Tuesday, June 1, 2010

Guest Post - Long-Term Planning: Think Ahead, Enjoy Later.

by Lisette Bralow

The whole process of making, buying, keeping, and sampling wine is kind of a long-term exercise. Back in the old days, wealthy people “laid in” a case of this or a case of that at their mansions in the country, so they would always be able to find something at the last minute to have with supper. Thus came about the habit of having a wine cellar in one’s home, so the butler had a place to hang out.

In more modern times, most of us do not possess these “grand” houses and our basements are filled with old bicycles, old clothes, old projects we will get to someday. If we even have basements—new houses are built on slabs, so people use the garage for storage while parking on the street. And if you live in an apartment, you know all about space limitations. A wine cellar is still a luxury for the wealthy.

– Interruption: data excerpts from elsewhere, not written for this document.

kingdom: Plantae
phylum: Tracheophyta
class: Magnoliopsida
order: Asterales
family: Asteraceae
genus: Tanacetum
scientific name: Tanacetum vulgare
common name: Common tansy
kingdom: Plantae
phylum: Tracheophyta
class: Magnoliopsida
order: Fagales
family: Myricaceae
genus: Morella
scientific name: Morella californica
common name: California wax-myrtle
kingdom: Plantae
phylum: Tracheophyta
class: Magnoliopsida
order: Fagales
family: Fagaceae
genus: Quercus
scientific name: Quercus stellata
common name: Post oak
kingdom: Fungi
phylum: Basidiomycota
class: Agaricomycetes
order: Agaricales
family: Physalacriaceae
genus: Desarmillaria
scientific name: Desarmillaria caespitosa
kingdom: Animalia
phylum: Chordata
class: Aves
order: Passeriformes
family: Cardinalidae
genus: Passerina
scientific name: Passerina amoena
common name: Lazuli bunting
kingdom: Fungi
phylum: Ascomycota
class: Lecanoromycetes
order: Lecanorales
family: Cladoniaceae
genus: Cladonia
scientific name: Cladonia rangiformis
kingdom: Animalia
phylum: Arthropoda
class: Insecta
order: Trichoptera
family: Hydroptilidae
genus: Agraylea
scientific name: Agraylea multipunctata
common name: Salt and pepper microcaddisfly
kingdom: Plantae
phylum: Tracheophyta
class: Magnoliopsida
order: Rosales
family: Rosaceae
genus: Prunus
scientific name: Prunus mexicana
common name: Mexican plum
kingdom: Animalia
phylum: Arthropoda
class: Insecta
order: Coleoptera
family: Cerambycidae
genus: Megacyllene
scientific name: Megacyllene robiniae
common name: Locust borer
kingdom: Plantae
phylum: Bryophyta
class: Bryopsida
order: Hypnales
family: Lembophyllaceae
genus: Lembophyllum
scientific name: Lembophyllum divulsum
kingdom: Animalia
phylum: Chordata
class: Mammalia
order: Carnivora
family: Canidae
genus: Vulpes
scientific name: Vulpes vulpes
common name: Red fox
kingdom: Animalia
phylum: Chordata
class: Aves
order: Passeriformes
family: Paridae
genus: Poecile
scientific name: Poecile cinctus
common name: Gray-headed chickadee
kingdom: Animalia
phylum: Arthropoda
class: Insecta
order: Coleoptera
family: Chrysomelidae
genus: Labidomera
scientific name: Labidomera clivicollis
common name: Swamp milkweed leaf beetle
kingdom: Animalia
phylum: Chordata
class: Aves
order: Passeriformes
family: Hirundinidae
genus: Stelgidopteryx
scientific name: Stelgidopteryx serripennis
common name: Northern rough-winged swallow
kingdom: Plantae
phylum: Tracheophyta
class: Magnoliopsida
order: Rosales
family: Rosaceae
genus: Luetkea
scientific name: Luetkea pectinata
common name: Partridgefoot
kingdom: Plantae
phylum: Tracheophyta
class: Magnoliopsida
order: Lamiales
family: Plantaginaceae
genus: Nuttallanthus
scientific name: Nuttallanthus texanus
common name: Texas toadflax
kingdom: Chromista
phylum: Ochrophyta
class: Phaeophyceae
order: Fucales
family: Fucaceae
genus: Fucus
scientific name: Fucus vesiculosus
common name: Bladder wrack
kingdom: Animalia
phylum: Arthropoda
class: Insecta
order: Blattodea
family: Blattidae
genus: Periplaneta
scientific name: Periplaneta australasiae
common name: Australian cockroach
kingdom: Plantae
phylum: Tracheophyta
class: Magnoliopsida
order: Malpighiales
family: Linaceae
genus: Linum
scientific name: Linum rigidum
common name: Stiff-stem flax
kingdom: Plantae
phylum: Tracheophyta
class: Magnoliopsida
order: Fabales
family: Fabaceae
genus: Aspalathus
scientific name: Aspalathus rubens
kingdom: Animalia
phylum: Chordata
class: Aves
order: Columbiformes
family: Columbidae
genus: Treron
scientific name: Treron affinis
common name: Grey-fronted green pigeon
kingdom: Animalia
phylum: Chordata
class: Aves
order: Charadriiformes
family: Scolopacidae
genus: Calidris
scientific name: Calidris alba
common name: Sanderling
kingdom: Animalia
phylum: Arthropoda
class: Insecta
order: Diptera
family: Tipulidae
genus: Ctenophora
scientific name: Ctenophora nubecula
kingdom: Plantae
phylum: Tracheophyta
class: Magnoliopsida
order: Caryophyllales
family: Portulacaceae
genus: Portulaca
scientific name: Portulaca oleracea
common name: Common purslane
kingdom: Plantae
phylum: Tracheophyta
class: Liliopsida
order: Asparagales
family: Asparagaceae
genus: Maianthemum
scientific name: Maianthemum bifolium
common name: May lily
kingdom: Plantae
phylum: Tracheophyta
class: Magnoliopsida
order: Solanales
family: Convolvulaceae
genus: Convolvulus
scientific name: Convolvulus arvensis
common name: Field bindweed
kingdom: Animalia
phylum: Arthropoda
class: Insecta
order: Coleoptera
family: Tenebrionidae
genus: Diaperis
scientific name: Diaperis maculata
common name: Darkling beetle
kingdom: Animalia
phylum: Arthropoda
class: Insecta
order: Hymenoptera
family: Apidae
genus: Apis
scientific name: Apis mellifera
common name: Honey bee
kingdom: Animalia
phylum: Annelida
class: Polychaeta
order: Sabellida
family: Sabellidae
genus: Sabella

Still, if you do have a corner to pile up a case or two, you can start a wonderful family tradition. After our children were born, we went to a top wine store and we bought a case of very good Bordeaux for our anniversary year, and one for each of the children’s birth years. As it happened, our anniversary year—1978—was not a great wine year. And Rob’s birthday year—1983—was okay. But our younger son, Michael, was born in 1989, which was a banner year in France.

We bought good wines that we thought would hold up for 30 years: ’78 Chateau Talbot, ’83 Chateau Grand-Puy-Lacoste, and ’89 Chateau Talbot. We stored them carefully in a cool basement. And over the years we have pulled out a bottle here and there for special occasions, special birthdays, graduations, and other major family life events.

What we found is that even in the not-so-hot years, a very good winemaking tradition produces very good wine. All three have held up well, as we opened delightful, full-bodied, delicious wines. I have no doubts that the ’83 and the ’89 will prove to be excellent at upcoming 30th birthday parties and even beyond, if any bottles are left.

Our family has had many wonderful years tasting our “anniversary” wines. If you are starting a family, think about creating a legacy for your young children that you can teach them to appreciate as they mature. As with all other things, if you make some wise investments early on, you’ll enjoy a terrific and fun payoff.